Pandora im Kongo

Albert Sánchez Pinol

Buch, Gebunden
Ausgabe vom 19. Juli 2007
Verkaufsrang: 6572 (je kleiner desto beliebter)
EAN/ISBN: 9783100616036
ASIN: 3100616030 (Amazon-Bestellnummer)
Pandora im Kongo - Albert Sánchez Pinol
Albert Sánchez Piñol ist ein merkwürdiger Autor. Wie sehr sich der hochgelobte Katalane als existenzieller Grenzgänger im Stile des großen Joseph Conrad begreift, war schon in seinem Erstling, Im Rausch der Stille, mit Händen zu greifen. Dass Piñol der stillen Spracherhabenheit seines Vorbilds jedoch nicht zu trauen scheint und statt tiefem Seelendschungel lieber auf den Auftritt von Monstrositäten à la Stephen King setzt, verstörte nicht wenige Leser. "Pandora", das sich wie eine Doublette des "Rausches" ausnimmt, macht da keine Ausnahme. Verschlug es damals zwei Männer auf eine abgelegene Insel, wo sich Mensch und glibbrige Amphibienwesen irritierend nahe kamen, so siedelt Piñol sein neuestes Werk gleich in jenem literarischen Quellgebiet an, das Conrad als "Herz der Finsternis" unsterblich gemacht hat: dem Kongo. Doch gehts auch hier sehr bald wieder unterirdisch zu!

----------------------------------------

:: Gestellte Aufgabe 1 ::
Beantworte anhand des Textes über „Pandora im Kongo“ diese Fragen:
(a) Von welchem Datum ist die gebundene Ausgabe?
(b) Welchen Titel trägt Piñols Erstling?
(c) In welchem Gebiet spielt sein neuestes Werk?
:: Gestellte Aufgabe 2 ::
Führe den Text über „Pandora im Kongo“ im Anschluss an seinen letzten Satz fort.

Extrahierte Zeilen:
----------------------------------------

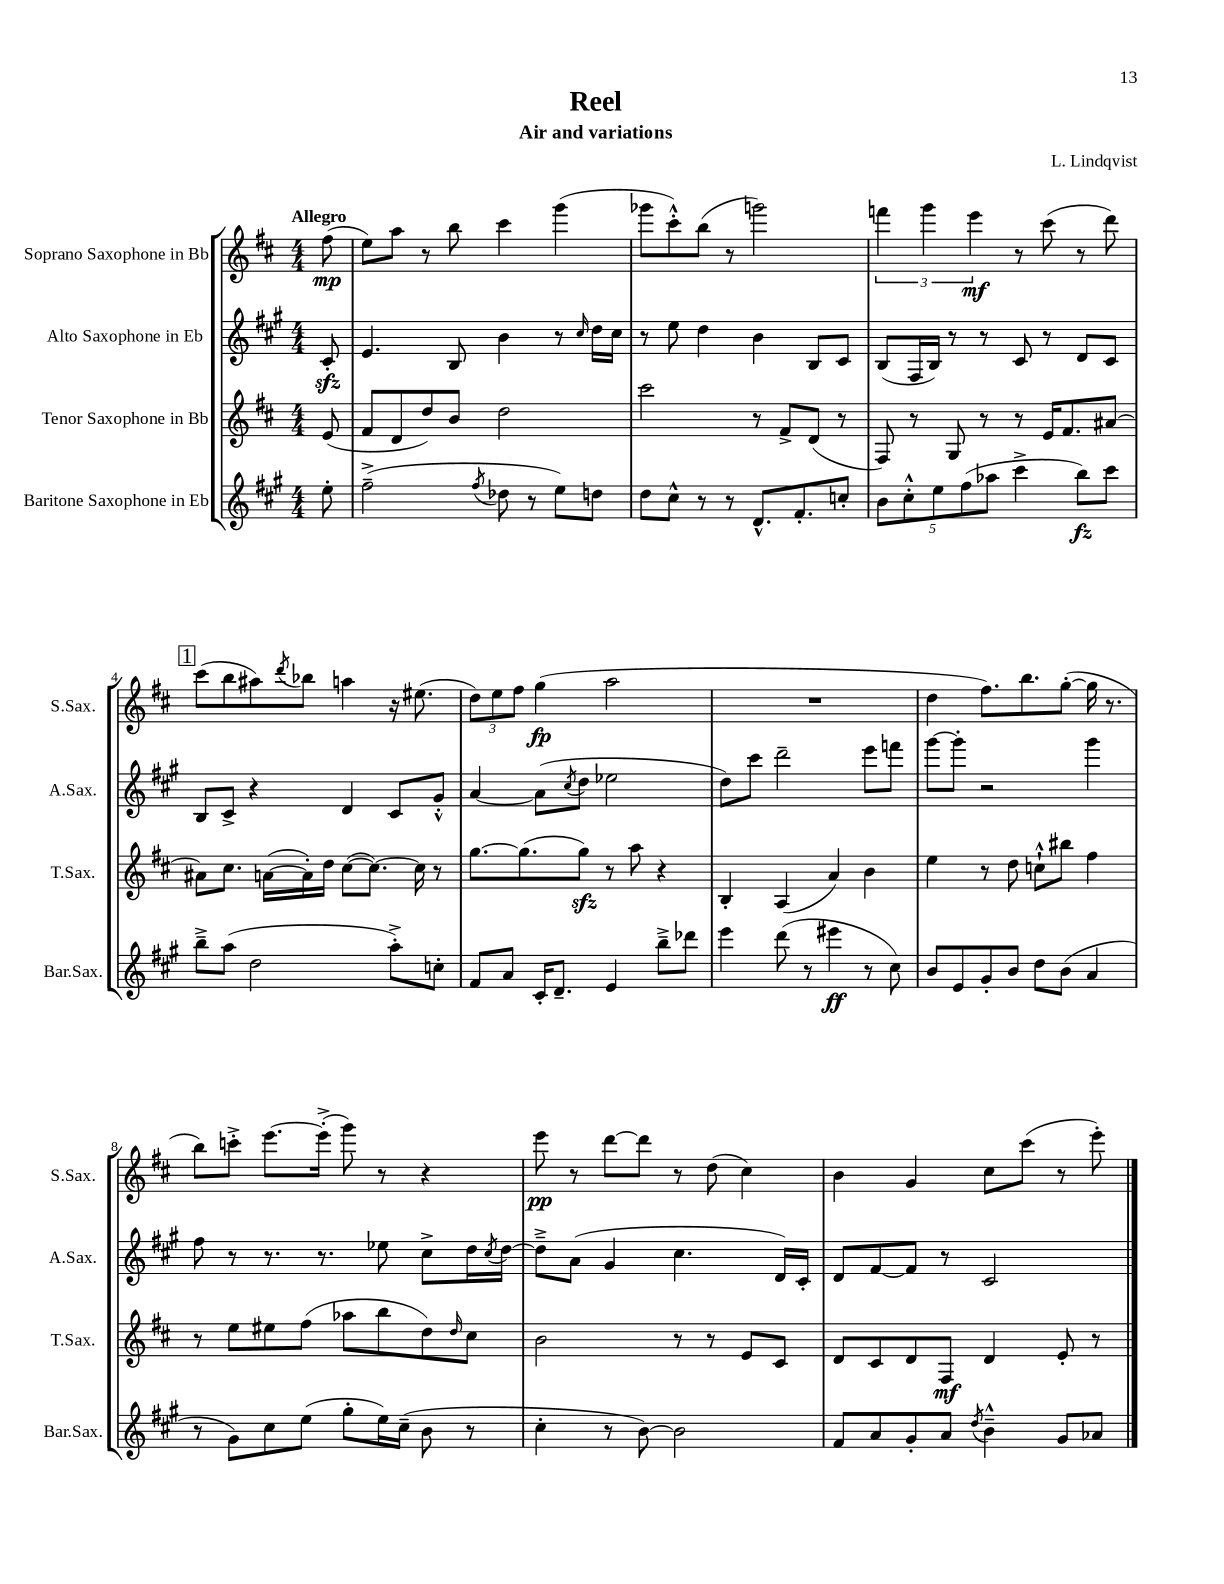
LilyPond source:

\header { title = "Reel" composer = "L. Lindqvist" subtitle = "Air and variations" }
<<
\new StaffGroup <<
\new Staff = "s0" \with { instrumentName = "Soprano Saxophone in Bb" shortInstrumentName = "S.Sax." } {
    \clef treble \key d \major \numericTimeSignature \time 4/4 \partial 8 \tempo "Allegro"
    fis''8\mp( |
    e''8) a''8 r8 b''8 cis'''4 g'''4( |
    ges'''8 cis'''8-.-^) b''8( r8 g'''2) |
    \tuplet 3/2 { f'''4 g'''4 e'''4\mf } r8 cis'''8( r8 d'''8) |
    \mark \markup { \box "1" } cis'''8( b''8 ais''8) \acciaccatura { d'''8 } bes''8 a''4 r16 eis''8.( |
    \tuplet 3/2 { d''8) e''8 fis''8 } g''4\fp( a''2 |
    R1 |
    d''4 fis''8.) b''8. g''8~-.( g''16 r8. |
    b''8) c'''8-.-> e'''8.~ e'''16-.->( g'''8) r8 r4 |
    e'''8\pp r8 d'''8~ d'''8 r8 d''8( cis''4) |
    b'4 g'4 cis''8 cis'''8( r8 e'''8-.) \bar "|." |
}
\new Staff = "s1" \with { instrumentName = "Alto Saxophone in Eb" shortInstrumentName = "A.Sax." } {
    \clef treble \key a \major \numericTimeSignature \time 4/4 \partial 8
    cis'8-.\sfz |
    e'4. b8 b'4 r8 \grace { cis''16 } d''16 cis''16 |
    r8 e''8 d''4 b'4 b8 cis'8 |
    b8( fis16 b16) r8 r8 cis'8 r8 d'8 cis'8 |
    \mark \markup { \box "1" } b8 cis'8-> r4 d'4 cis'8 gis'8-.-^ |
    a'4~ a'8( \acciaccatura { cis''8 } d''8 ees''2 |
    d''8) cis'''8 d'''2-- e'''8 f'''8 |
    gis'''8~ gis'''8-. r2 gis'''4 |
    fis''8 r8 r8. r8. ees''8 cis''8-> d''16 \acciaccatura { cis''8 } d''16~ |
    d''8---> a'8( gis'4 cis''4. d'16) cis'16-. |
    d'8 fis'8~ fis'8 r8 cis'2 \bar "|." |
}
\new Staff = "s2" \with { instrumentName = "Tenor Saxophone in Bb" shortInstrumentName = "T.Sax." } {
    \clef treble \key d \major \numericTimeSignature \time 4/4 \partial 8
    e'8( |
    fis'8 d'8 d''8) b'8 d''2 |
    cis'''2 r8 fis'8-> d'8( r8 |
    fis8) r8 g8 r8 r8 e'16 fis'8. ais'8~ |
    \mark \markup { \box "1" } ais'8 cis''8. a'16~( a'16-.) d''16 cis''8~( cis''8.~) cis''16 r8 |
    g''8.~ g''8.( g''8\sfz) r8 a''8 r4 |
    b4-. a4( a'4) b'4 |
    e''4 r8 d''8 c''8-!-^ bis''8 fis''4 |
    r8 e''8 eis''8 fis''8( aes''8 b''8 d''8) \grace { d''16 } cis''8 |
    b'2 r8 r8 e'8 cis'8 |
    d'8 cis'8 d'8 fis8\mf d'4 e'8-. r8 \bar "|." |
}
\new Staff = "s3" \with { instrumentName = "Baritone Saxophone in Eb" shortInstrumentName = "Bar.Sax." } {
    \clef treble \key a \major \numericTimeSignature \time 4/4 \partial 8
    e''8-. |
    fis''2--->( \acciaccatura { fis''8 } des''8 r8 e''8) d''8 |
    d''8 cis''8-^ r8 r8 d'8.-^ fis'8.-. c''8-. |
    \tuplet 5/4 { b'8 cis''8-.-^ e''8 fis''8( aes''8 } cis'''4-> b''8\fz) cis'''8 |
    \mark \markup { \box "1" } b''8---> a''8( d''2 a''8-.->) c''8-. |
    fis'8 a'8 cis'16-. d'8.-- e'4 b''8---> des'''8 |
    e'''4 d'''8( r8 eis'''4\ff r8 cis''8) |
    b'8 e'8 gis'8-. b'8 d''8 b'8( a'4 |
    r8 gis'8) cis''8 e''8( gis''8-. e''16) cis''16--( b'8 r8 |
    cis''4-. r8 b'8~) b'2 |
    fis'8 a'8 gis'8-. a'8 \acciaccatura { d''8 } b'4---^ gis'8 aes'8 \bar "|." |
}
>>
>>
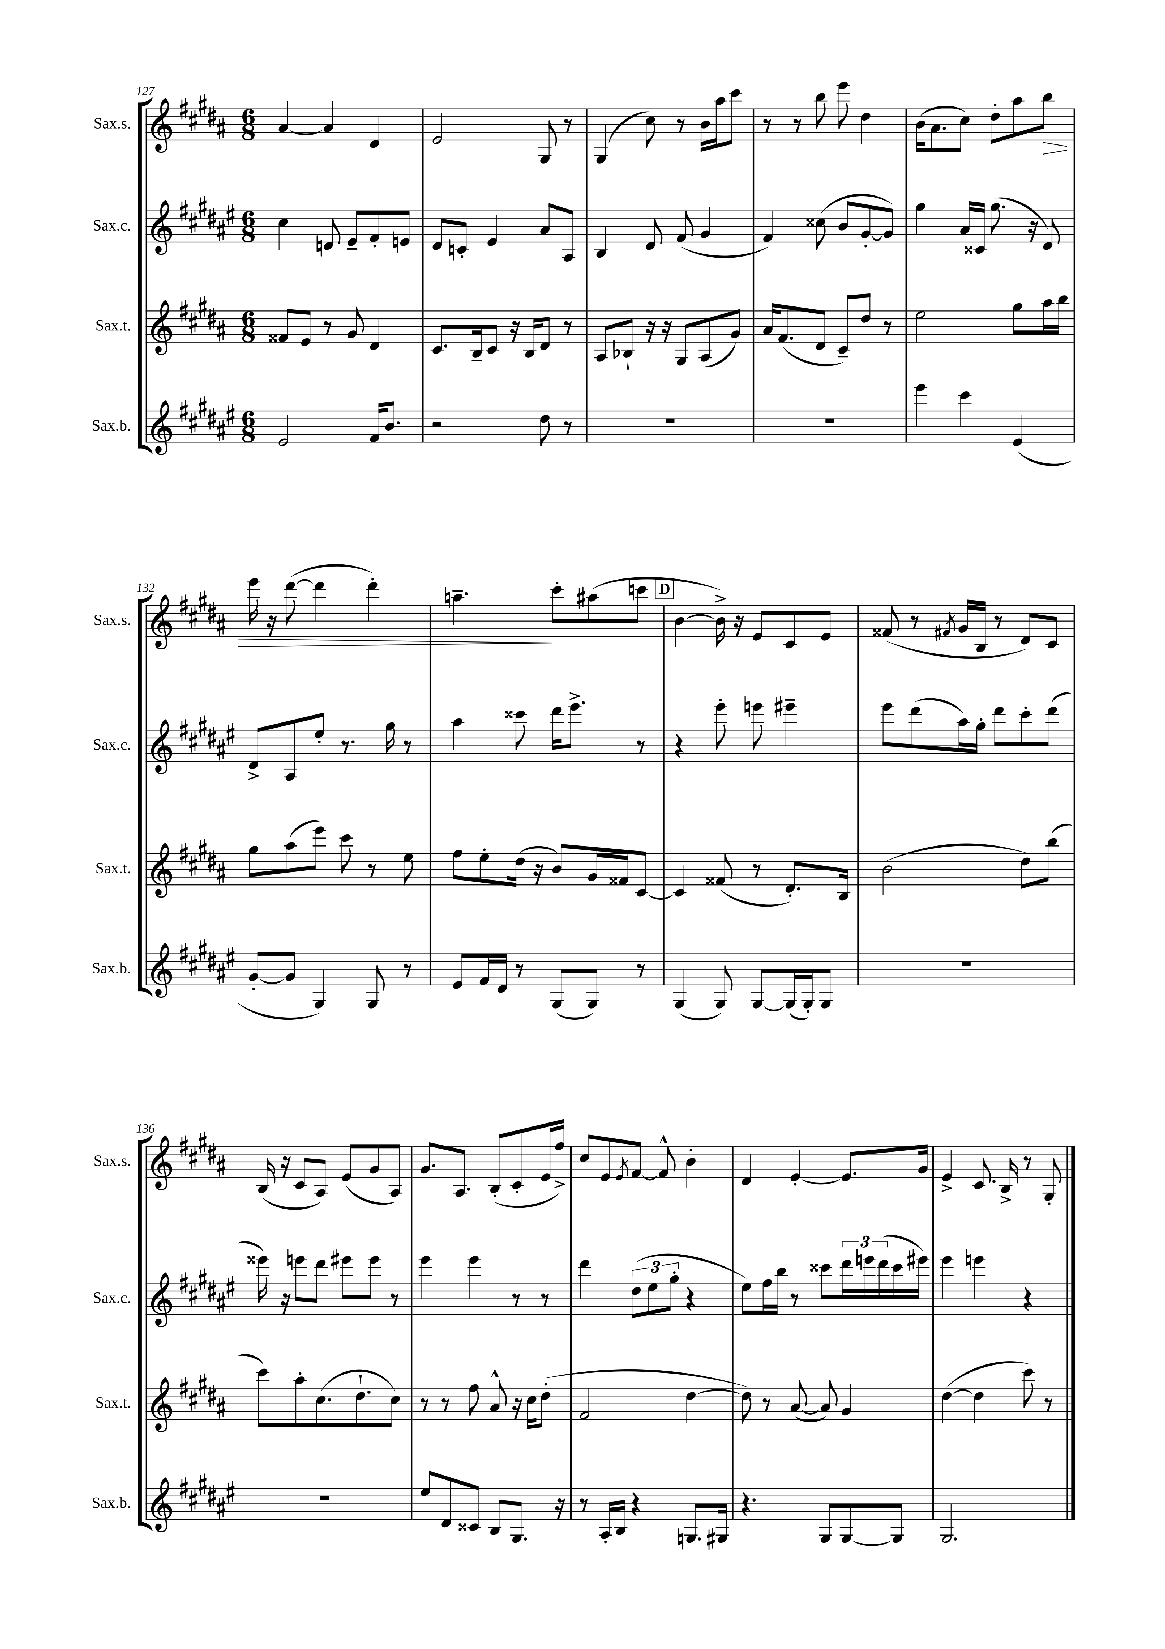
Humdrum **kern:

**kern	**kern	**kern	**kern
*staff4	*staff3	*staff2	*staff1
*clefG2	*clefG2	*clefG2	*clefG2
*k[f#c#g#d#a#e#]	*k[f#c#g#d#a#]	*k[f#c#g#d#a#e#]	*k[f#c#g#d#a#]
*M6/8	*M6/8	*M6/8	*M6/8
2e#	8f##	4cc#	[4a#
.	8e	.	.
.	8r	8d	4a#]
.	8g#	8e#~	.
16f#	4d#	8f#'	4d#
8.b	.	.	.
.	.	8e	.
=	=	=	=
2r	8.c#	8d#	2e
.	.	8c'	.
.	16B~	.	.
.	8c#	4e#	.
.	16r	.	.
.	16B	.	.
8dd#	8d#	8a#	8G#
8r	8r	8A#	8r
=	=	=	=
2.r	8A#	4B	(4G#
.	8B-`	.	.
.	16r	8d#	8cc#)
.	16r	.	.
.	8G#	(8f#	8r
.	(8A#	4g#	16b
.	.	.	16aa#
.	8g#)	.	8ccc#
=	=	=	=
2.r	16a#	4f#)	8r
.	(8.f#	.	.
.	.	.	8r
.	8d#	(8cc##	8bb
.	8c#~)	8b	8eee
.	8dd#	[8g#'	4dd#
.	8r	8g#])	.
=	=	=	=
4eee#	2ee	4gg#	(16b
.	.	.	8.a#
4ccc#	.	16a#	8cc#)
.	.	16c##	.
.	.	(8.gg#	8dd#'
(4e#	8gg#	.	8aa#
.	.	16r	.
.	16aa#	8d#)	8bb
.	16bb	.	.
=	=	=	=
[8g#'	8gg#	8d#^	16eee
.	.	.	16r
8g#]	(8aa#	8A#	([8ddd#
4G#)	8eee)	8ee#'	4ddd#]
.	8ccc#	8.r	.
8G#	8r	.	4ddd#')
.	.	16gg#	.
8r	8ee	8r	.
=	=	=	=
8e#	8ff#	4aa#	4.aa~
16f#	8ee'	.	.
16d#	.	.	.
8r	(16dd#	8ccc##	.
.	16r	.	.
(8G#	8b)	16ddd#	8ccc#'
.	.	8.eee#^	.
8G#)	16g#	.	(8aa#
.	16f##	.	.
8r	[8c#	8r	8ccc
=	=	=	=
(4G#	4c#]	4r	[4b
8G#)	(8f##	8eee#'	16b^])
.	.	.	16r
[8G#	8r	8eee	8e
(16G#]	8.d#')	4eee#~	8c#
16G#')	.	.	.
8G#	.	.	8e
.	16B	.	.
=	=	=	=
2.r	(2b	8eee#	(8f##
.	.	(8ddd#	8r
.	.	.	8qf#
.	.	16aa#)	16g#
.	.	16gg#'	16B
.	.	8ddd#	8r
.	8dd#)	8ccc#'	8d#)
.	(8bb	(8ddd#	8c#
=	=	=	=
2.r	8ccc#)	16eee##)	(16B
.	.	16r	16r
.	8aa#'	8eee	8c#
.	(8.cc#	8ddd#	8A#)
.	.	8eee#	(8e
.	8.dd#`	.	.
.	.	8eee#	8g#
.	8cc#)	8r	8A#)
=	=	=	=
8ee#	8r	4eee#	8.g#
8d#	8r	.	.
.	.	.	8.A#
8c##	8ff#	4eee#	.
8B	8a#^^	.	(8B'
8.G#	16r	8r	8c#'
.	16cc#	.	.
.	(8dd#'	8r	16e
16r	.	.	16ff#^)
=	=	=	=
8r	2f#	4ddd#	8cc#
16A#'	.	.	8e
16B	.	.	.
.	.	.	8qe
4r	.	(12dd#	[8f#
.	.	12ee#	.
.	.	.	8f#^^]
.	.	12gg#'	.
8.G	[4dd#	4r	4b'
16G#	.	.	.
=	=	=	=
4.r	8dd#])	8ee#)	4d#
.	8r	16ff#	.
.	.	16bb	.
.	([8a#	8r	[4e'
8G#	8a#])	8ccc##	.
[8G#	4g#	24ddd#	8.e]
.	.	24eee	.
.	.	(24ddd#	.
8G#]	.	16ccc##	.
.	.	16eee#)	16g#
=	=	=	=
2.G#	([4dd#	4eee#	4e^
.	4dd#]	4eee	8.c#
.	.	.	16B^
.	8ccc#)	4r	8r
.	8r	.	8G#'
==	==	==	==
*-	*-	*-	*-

----------------------------------------

:: Schriftliche Antwort 1 ::
(a) Vom 19. Juli 2007.
(b) Im Rausch der Stille.
(c) Im Kongo.

:: Schriftliche Antwort 2 ::
Zu Anfang versucht der Autor noch, den Leser durchaus stimmungsvoll mit einer Buch-im-Buch-im-Buch-Verwirrstrategie aufs Glatteis zu führen. Tommy Thomson, ehemaliger Ghostwriter des erfolgreichen Groschenroman-Autors Dr. Luther Flag, erinnert sich am Ende seines Lebens an jene Geschichte, die sich am Vorabend des Ersten Weltkriegs zugetragen hatte. Ein windiger Anwalt hatte ihm damals den Auftrag erteilt, die Lebensgeschichte eines gewissen Marcus Garvey niederzuschreiben. Garvey stand im Verdacht, seine Arbeitgeber, die beiden aristokratischen Kongoeroberer Richard und William Cravers im Dschungel getötet zu haben. Der lange Treck, die bis aufs Blut gequälten Träger, die Lichtung mit ihrem verheißungsvollen Goldschatz, die sadistischen Brüder als düstere Symbole einer menschenverachtenden Kolonialzeit. Sehr stimmungsvoll, das Ganze. Dann aber!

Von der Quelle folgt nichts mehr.